● **Record excerpts**:

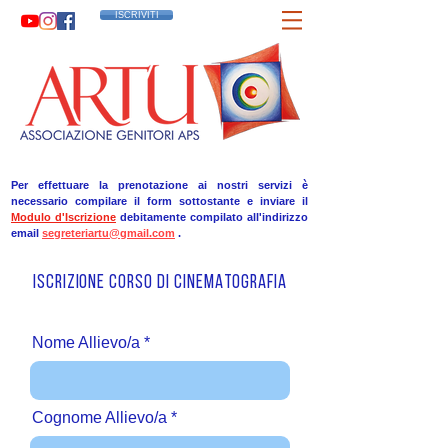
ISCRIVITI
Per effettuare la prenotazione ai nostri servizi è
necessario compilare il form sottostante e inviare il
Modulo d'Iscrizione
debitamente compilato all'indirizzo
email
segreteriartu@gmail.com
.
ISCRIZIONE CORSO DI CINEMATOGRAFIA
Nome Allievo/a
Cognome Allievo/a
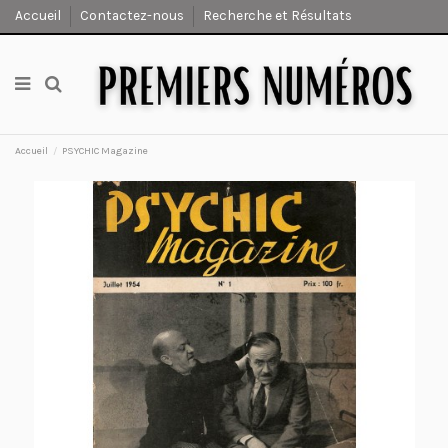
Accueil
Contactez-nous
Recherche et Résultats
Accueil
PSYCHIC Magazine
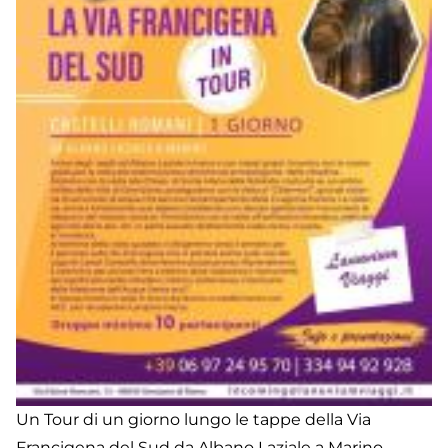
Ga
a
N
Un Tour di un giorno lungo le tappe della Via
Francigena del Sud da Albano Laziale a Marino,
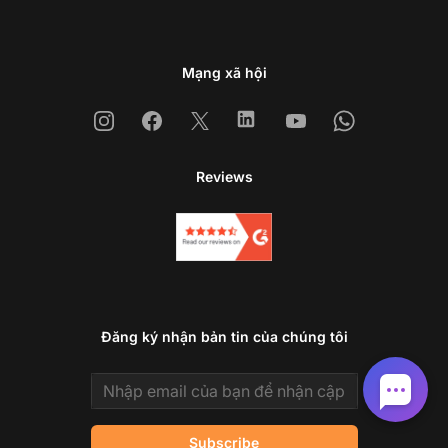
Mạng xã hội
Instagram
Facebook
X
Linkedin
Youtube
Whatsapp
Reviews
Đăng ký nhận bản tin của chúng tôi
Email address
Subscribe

● **Aim of the task**:
Could you output the lines above as a JSON list of strings, one string per line with blank lines left out, starting at the line that contains "Mạng xã hội" and ending with the last line?

● **Task result**:
[
  "Mạng xã hội",
  "Instagram",
  "Facebook",
  "X",
  "Linkedin",
  "Youtube",
  "Whatsapp",
  "Reviews",
  "Đăng ký nhận bản tin của chúng tôi",
  "Email address",
  "Subscribe"
]